I need to start writing about things I hate.
I knew this, in the pit of my heart. When there started to be trouble with the Dance Dance Revolution article I did for the Village Voice -- when it was put off for a few weeks, when the ber-editor killed it behind my immediate editor's back -- I started feeling uncomfortable with the way I'd written the piece. I told my immediate editor I could rewrite it, if they didn't like it. I didn't like it. Over email I could sense her draw herself up. I expect my writers to do their best work for me, she said, bristling at the implication I'd turned anything second-rate in to her.
Tell her it's a matter of the passage of time, Mom said when I told her about it. You know, you grow up, you look back at something you've done, you know you could have done better.
Today I talked to the editor about the possibility of pitching it elsewhere. (One of these days I'll write something up about editors who have been truly wonderful to me. This one is definitely up there.) I don't know why the big boss didn't like it, she told me again. And then, gently and simply: I think you needed to maybe be more dispassionate about it.You were too into it, and you came off as a little naive.
I don't write well about things I love. My Division Three and the crown jewel piece I wrote for Lesy's class -- a piece about the stables at Smith College, which I later took to Bread Loaf -- felt great at the time, but going back over them now evokes the kind of queasiness you get from reading love letters from someone you broke up with in high school. I get much more satisfaction in going back over pieces I wrote about people who I thought were unacceptably prideful, or the video clips I shot of women in fur coats saying "Welfare sucks."
It's hard. I cringe when I think I might have to view things with more irony. I went out last night with an embittered friend who's breaking into the comedy scene, and I found myself almost not speaking at all, because he was so sarcastic I never knew when to take what he was saying at face value. I've distanced myself from a lot of my pinko-fellow-travellers, because they talk about going to protests like going to cocktail parties -- whether the affair was a crashing bore or not. They lose the element of hope.
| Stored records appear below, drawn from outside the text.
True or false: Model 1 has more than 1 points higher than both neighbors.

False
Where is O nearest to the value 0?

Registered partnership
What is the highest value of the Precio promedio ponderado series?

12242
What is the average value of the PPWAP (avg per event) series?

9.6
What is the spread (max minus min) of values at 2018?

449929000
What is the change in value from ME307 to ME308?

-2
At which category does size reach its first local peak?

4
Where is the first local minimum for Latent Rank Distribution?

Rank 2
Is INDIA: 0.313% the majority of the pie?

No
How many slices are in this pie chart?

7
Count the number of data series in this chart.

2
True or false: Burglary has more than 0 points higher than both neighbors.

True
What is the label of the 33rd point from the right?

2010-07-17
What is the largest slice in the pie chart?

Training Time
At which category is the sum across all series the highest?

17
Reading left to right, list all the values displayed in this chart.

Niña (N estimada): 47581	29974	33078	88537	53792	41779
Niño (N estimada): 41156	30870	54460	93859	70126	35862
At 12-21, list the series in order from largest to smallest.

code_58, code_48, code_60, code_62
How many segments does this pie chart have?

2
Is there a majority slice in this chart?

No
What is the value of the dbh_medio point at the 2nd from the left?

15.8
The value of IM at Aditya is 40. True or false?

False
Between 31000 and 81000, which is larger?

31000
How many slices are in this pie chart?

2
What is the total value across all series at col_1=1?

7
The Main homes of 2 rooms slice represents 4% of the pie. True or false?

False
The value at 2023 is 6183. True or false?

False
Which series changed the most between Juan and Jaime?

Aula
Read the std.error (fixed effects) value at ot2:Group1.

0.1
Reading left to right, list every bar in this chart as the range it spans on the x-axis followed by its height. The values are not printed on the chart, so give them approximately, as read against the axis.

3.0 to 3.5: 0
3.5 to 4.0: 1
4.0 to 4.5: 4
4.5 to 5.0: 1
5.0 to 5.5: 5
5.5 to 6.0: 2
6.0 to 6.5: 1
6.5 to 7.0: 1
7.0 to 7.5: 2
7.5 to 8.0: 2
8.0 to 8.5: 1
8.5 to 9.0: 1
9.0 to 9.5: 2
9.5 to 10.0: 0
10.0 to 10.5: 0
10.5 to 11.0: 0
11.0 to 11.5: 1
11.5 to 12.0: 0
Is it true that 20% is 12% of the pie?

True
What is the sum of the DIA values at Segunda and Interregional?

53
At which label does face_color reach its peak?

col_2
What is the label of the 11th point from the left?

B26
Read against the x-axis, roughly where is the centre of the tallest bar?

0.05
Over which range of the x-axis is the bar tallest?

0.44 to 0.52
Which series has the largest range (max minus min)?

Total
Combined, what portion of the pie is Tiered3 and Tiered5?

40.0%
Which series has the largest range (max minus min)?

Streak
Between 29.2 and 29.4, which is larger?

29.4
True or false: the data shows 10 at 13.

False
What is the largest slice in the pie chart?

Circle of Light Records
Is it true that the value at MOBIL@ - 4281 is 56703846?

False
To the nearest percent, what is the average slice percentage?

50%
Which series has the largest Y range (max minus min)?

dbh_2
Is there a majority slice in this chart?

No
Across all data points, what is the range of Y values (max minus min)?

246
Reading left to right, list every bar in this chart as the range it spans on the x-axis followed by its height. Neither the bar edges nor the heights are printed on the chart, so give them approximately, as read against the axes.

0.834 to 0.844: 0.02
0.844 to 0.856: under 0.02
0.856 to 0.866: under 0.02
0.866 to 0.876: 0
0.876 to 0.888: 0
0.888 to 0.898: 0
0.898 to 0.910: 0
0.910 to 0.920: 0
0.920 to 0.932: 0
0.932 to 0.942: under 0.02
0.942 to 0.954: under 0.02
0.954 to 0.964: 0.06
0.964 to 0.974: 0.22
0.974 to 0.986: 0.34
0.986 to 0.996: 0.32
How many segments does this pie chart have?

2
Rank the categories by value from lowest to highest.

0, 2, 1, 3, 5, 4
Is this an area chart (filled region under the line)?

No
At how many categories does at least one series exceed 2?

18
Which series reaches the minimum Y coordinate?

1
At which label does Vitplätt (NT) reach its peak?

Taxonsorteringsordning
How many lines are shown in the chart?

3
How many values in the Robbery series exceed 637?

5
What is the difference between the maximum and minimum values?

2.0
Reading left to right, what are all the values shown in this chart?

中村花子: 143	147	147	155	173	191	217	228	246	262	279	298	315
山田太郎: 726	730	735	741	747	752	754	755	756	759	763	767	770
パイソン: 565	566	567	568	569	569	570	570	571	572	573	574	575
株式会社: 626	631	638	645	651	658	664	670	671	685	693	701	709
I don't think I want to view things more scientifically, either. I mean in the way that journalism and social sciences so often aspire to being scientific. I don't think a person can transcend the limitations of human ability to collect and process knowledge. Social sciences do better than journalism at that, anyway. The omniscient tone of traditional journalism is so hopelessly bankrupt. I can't believe it's still such a fixture even despite the New Journalists.
Was I wounded by the editor telling me I was naive? Maybe that's what this is all about.
Maybe I need to go back to working in schools. Kids, at least, maintain hope. Maybe I should go work for the forest service, and not think about irony for a while.